TASK DIRECTIONS: Gather every line of the records that contains the string "instances", copying each one in full. Treat uppercase and lowercase letters as different.
══ DATA SHOWN ══
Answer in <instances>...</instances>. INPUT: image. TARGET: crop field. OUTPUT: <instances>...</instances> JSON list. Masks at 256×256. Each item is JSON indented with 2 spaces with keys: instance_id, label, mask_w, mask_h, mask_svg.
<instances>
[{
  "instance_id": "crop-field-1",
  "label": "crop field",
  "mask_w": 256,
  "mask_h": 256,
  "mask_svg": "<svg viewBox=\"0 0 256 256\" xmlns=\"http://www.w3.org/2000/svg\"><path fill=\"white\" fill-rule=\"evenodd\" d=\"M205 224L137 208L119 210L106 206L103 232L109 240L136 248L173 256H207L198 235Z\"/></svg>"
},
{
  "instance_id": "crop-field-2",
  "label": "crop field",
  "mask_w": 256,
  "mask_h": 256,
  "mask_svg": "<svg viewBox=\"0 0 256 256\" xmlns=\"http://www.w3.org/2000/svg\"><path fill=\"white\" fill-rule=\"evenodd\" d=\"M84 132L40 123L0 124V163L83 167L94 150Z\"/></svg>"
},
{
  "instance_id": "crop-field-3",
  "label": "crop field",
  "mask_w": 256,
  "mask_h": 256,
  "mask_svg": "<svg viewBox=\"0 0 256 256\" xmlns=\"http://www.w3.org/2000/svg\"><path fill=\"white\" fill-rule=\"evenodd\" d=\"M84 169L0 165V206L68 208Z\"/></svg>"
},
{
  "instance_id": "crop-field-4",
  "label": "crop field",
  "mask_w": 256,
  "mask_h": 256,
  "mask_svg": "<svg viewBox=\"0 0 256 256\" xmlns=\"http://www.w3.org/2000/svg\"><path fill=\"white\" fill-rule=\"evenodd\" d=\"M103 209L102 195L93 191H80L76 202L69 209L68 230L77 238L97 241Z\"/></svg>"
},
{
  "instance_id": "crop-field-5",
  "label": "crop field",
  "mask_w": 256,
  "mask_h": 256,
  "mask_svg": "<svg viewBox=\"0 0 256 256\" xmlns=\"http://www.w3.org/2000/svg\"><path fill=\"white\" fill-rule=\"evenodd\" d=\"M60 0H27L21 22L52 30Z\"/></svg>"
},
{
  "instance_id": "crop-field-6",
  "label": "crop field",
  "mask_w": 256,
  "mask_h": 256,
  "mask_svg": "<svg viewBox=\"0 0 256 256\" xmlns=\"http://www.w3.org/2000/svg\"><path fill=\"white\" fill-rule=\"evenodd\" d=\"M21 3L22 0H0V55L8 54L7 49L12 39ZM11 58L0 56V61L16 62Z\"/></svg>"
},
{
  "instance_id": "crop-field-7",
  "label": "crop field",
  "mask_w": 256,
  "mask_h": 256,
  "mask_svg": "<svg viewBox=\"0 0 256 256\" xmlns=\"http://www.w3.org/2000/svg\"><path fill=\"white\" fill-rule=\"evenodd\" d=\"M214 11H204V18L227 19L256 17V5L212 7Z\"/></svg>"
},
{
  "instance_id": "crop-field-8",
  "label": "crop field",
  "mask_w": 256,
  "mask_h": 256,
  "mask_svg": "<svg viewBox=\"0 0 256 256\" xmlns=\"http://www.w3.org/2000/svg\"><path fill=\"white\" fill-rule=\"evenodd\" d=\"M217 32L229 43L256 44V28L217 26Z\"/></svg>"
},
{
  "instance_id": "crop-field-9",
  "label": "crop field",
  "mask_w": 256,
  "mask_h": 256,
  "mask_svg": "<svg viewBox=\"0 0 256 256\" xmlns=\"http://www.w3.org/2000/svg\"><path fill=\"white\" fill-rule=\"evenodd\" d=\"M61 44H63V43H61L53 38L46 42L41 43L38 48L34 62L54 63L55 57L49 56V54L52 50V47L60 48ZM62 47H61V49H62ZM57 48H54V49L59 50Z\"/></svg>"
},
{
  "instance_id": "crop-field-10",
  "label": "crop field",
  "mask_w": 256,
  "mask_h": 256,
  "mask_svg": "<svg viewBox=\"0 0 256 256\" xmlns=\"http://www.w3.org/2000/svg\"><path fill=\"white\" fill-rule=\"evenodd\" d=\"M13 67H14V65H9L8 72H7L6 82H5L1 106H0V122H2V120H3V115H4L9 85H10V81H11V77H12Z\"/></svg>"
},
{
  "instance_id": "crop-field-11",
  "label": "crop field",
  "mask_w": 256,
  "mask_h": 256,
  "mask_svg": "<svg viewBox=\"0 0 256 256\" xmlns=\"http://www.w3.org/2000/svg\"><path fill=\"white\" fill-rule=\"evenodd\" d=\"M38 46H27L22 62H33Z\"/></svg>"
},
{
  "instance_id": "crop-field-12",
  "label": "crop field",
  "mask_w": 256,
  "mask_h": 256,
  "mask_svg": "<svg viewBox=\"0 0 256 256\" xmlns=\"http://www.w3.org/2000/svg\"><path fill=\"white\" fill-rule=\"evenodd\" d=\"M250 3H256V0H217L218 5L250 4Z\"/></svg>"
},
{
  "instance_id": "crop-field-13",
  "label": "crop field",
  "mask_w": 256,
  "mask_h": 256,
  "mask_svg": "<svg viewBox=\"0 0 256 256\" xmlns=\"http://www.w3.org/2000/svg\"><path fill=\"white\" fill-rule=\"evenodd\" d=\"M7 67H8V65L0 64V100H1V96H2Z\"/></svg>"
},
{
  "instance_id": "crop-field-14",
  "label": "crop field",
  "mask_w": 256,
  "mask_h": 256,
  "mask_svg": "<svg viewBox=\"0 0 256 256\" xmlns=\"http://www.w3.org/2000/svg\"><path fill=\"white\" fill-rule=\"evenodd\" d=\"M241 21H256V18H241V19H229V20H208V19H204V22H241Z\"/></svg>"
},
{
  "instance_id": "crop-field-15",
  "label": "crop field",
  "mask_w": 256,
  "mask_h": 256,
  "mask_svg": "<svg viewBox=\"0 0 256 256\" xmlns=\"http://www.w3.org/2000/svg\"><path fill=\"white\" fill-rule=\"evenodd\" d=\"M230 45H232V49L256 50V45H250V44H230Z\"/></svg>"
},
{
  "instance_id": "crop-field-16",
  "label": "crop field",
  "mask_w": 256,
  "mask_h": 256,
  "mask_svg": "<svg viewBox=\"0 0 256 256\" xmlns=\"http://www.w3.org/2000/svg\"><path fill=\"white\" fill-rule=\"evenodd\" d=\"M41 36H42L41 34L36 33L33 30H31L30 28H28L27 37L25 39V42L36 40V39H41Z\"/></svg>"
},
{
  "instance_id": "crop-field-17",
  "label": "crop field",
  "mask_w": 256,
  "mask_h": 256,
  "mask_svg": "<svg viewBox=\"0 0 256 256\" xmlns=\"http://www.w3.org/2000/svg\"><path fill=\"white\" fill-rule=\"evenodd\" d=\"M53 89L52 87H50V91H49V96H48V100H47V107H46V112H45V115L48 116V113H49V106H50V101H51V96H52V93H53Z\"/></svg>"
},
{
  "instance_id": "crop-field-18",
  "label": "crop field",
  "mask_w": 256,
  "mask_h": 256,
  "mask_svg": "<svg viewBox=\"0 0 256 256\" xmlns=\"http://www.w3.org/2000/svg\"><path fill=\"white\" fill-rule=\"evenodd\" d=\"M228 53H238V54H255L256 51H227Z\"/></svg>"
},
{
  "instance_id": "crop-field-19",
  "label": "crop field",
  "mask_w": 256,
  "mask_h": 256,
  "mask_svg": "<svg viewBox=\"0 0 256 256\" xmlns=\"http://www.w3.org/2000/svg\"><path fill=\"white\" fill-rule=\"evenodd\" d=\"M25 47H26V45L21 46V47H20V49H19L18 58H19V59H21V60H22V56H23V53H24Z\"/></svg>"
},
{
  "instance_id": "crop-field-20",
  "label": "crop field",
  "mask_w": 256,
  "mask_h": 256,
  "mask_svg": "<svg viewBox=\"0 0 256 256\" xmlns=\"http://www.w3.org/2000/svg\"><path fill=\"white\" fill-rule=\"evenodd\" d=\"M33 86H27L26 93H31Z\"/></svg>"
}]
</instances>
═══
RESPONSE TO THE TASK:
Answer in <instances>...</instances>. INPUT: image. TARGET: crop field. OUTPUT: <instances>...</instances> JSON list. Masks at 256×256. Each item is JSON indented with 2 spaces with keys: instance_id, label, mask_w, mask_h, mask_svg.
<instances>
</instances>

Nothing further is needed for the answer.